For a set of positive measure there is an interval in which its density is high, $\mu(E\cap I)> \rho \mu(I)$

Question

In my self-study, I came across the following two interesting, related results:

Let $E$ be Lebesgue measurable, with $\mu(E)>0$ (here $\mu$ denotes the Lebesgue measure). Then:

1. for any $0<\rho<1$, there exists an open interval $I$ such that $\mu(E \cap I)> \rho \cdot \mu(I)$. In turn we should be able to use (1) with $\rho > 3/4$ to prove that

2. the set $E-E = \{x-y : x, y \in E\}$ contains an (open) interval centered at $0$ (in particular, if $\rho > 3/4$, the text I am using suggests that $(-\frac{1}{2} \mu(I), \frac{1}{2}\mu(I)) \subseteq E-E$).

I would like to see if anyone visiting today would be up for proving (1) or (2) (inclusive-or). I have tried to work out (1) a few times, but none of my attempts have been satisfactory.

Answer 1

This is more or less the same proof as in Paul Halmos' Measure Theory

For part (1):

First assume $\mu(E)<\infty$. Then, since Lebesgue measure is outer regular, we may, and do, choose an open set $U\supseteq E$ such that $$\rho \mu(U )<\mu(E).$$

Now write $U$ as the disjoint countable union of open intervals $U=\bigcup\limits_{n\in A} I_n$. Then $$ \rho\sum_{n\in A} \mu(I_n)= \rho\mu(U )<\mu(E)=\sum_{n\in A} \mu(I_n\cap E). $$ There must be an $n\in A$ with $\rho\mu(I_n)<\mu (E\cap I_n)$. Setting $I=I_n$ gives the desired open interval.

If $\mu(E)$ is infinite, choose an interval $J$ so that $0<\mu(E\cap J)<\infty$. As, above, there is an open interval $I$ with $\rho \mu(I)<\mu\bigl( (E\cap J) \cap I\bigr)\le \mu (E\cap I)$.

For part (2):

Take $\rho={3\over4}$ and choose an open interval $I$ so that

$$\rho\mu(I )<\mu (E\cap I ).$$ Take $$\tag{1}x\in( -{1\over 2}\mu(I), {1\over 2}\mu(I) ).$$

Consider the sets

$\ \ \ \ A=E\cap I$

and

$\ \ \ \ B= (E\cap I)+x$

We have $\mu(A)=\mu(B)$; so, if $A\cap B=\emptyset$, then $$ \mu(A\cup B)=2\mu(A) >{3\over 2} \mu(I). $$

But, by $(1)$, $A\cup B$ is contained in the interval $I\cup (I+x)$, which has measure at most $ {3\over2}\mu(I)$ (informally $I+x$ is the interval $I$ shifted to the right by at most half the length of $I$).

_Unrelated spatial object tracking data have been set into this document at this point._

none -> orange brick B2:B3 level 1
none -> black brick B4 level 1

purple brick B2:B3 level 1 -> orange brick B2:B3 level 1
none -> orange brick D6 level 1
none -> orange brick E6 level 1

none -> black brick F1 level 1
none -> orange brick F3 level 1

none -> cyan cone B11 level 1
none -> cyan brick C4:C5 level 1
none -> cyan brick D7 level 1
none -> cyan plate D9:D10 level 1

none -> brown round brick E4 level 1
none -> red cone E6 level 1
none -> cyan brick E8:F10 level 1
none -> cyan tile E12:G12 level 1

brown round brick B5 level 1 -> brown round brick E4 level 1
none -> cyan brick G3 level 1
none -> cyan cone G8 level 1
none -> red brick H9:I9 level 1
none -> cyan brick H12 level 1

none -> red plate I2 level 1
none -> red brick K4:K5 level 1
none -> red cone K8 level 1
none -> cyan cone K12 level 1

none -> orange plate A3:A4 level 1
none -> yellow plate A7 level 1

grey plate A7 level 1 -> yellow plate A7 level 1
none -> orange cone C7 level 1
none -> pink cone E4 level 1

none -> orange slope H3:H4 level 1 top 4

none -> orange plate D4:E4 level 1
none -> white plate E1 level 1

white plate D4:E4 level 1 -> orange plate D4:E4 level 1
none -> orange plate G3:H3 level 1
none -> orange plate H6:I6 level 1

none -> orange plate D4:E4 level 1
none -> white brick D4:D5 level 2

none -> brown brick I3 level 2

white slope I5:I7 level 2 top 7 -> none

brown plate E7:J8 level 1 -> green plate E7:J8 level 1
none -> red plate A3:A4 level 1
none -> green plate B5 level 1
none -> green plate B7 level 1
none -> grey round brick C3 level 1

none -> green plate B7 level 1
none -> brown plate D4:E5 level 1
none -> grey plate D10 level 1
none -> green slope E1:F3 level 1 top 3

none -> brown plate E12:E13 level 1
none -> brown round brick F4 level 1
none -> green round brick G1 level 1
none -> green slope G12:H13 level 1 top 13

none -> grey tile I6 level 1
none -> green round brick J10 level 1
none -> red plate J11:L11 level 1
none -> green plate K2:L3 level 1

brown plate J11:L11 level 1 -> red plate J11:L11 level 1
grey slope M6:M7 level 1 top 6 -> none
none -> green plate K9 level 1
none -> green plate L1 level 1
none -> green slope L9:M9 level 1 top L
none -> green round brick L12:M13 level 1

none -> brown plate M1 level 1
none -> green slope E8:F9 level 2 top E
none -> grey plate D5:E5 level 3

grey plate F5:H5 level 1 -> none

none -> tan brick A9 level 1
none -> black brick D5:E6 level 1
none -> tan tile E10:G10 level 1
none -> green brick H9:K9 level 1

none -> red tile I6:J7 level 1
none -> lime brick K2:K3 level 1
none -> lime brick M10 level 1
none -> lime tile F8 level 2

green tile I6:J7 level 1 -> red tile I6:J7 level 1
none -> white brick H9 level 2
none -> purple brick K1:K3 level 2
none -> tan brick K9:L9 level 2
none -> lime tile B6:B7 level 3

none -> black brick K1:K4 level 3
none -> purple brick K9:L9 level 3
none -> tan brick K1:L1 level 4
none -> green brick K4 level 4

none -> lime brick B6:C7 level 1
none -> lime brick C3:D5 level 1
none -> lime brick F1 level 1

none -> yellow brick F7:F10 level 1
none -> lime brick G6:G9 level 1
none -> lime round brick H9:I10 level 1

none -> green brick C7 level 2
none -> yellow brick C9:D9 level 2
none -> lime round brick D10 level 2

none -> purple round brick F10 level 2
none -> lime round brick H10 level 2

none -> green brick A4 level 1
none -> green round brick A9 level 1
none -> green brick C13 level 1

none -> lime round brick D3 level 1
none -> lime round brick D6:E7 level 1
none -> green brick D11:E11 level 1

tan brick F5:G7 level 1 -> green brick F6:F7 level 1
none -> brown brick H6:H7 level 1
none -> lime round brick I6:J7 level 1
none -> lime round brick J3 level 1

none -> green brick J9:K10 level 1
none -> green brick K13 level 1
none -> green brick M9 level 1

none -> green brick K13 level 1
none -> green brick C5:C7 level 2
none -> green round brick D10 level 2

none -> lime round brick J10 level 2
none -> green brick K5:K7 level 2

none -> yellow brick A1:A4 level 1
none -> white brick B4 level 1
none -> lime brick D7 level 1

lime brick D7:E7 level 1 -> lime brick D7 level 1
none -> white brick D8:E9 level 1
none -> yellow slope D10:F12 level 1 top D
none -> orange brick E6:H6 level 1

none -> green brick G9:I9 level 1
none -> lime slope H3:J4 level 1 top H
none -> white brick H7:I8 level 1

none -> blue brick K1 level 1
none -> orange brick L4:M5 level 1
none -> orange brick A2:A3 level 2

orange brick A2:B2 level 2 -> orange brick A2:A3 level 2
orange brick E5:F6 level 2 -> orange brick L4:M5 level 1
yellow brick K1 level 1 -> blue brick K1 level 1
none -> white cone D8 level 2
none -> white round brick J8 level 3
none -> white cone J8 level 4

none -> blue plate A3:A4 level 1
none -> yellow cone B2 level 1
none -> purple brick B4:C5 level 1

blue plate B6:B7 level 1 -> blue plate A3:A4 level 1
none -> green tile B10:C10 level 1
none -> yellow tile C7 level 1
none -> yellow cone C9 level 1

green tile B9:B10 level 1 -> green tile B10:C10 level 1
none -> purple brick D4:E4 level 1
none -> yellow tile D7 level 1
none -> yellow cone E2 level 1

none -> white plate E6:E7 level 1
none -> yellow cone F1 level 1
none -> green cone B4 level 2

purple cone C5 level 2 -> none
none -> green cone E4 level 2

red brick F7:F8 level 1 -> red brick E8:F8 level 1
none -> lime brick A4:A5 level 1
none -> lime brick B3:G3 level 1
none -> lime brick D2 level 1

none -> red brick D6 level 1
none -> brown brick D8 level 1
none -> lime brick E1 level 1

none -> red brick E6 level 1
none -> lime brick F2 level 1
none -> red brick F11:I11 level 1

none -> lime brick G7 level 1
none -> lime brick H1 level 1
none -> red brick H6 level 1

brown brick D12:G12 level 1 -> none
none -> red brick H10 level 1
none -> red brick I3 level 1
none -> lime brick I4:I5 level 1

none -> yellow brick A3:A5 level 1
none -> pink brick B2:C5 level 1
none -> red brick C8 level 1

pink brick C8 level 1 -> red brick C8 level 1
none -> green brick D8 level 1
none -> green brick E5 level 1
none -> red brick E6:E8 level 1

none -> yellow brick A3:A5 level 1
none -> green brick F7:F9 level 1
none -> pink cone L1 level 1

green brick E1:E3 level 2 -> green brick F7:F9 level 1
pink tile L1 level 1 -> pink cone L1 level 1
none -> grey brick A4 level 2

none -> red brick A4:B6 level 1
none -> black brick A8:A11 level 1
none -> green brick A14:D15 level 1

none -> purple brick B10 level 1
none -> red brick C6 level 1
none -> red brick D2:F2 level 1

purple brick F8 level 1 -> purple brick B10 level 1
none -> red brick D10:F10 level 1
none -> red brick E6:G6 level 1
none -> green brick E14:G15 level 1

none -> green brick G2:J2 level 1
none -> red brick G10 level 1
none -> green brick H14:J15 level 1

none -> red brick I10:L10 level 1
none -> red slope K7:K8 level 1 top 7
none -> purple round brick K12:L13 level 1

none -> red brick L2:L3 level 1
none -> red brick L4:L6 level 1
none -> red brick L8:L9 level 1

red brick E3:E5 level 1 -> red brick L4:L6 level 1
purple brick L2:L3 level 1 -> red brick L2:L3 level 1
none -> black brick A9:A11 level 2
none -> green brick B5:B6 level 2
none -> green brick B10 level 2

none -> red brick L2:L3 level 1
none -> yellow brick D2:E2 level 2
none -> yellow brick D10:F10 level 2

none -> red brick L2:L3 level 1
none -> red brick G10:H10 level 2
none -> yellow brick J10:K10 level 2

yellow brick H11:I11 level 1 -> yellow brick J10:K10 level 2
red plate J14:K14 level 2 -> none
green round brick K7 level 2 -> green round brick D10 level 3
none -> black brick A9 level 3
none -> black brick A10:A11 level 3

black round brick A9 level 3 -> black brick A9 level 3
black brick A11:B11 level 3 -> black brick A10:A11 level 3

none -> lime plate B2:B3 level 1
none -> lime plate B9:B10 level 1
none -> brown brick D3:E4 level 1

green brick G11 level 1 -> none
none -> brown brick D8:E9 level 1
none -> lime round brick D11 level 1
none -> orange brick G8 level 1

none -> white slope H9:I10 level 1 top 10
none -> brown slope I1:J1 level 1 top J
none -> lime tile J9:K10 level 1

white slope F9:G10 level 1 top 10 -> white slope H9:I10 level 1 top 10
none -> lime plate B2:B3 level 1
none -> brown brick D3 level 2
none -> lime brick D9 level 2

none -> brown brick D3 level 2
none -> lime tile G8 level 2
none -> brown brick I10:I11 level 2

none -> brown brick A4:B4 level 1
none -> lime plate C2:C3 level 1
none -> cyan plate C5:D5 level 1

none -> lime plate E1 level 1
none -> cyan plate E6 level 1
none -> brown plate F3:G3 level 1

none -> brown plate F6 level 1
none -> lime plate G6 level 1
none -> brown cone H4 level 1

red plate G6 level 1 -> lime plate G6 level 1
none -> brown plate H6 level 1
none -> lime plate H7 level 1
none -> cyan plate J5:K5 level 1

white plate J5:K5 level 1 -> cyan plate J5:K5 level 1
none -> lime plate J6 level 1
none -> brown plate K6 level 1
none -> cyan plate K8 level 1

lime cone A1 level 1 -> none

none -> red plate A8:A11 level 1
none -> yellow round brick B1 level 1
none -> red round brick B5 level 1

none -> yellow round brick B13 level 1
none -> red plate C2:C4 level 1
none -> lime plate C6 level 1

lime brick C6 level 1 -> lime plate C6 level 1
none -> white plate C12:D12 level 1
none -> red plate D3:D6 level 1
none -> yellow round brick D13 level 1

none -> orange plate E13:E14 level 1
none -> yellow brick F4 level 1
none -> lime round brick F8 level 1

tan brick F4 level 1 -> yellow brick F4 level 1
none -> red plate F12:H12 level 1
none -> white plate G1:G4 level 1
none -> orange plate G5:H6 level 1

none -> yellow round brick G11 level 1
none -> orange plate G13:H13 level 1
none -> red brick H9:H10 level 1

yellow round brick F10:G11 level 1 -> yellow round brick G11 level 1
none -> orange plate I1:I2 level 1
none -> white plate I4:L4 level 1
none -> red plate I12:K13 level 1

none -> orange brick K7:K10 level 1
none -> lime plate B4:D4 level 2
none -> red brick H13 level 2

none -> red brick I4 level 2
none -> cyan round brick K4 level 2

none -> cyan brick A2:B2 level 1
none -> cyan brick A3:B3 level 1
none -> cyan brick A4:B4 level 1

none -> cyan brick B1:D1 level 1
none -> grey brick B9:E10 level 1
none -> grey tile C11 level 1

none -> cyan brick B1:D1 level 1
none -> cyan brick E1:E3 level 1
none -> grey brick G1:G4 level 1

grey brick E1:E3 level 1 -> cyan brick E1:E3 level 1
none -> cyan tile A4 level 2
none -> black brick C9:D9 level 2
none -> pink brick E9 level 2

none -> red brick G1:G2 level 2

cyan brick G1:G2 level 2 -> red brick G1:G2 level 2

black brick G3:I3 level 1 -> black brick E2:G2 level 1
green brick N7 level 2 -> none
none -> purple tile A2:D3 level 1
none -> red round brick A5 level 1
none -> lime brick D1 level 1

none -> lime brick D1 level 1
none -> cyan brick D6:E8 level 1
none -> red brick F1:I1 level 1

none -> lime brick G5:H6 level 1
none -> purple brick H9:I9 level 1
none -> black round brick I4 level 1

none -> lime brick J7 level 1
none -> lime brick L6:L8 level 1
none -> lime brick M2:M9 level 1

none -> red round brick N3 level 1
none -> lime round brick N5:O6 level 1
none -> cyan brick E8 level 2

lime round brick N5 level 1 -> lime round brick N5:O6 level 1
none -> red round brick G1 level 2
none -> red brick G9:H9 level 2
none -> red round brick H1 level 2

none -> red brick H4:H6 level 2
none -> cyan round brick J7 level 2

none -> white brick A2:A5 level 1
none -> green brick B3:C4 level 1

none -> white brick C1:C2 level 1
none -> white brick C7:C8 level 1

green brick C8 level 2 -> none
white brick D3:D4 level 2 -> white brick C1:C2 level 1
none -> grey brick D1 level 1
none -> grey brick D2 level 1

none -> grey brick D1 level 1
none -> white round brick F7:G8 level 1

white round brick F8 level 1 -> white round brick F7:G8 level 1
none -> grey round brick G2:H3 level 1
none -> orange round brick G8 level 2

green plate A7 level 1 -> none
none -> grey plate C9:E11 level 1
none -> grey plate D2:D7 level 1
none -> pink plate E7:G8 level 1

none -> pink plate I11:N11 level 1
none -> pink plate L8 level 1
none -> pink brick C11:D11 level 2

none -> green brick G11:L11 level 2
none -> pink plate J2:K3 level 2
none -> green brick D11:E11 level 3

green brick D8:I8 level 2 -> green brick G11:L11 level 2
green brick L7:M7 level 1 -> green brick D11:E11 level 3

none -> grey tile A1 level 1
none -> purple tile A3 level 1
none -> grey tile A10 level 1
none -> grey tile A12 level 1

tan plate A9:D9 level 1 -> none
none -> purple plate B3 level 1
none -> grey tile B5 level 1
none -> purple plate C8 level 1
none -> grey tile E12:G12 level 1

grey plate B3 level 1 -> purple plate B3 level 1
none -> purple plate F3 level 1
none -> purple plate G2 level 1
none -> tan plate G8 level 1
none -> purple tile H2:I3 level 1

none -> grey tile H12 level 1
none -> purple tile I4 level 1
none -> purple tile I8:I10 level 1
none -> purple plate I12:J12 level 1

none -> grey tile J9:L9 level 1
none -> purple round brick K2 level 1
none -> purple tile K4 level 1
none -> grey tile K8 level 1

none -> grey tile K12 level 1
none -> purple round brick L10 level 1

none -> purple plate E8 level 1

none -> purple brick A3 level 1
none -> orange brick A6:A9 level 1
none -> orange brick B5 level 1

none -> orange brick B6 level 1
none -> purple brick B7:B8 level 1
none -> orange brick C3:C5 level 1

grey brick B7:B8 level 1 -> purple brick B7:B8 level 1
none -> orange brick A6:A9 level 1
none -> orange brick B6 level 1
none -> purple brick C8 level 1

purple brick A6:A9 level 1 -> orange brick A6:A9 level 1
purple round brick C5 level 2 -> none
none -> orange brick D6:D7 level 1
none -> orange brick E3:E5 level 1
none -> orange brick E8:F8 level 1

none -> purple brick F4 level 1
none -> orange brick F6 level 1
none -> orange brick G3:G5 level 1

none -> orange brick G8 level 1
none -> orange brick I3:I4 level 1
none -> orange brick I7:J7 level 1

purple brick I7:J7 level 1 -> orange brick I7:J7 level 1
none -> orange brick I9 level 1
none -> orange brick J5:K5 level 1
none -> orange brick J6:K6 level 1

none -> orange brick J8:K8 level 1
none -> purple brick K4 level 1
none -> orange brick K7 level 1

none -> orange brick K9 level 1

It follows that $A\cap B\ne\emptyset$. Let $y\in A\cap B$. Write $y=z+x$ for some $z\in E\cap I$. Then $x=y-z\in E-E$.

It follows that the interval $( -{1\over 2}\mu(I), {1\over 2}\mu(I) )\subset E$.

Answer 2

Here is another proof of (1) which I found slightly more intuitive. It is very similar to the one provided by David.

Let $\rho \in (0, 1)$ be fixed. Suppose towards a contradiction that every open interval $I$ satisfies $\mu(E \cap I) \leq \rho \mu(I)$. I'll do the case when $\mu(E) < \infty$ (the case when $\mu(E)=\infty$ by applying the finite case on a subset of $E$).

Begin with the outer regularity of Lebesgue measure which allows us to pick, for any $\epsilon > 0$, an open set $U \supset E$ such that $\mu(E) \geq \mu(U) - \epsilon$. Since $U$ is an open set, $U=\bigcup_{j=1}^{\infty} I_j$ where the $I_j$'s are disjoint open intervals. Observe that $E = \bigcup_{j=1}^{\infty} E \cap I_j$, and each $E\cap I_j$ is disjoint. Hence, $$ \mu(E) = \mu( \bigcup_{j=1}^{\infty} E \cap I_j ) = \sum_{j=1}^{\infty} \mu( E \cap I_j ) \leq \sum_{j=1}^{\infty} \rho \mu( I_j ) = \rho \sum_{j=1}^{\infty} \mu( I_j ) = \rho \mu( U ) \:. $$ We have learned that $$ \mu(U) - \epsilon \leq \mu(E) \leq \rho \mu(U) \:. $$ Taking $\epsilon \rightarrow 0$ we have $\mu(U) \leq \rho \mu(U) < \mu(U)$, a contradiction.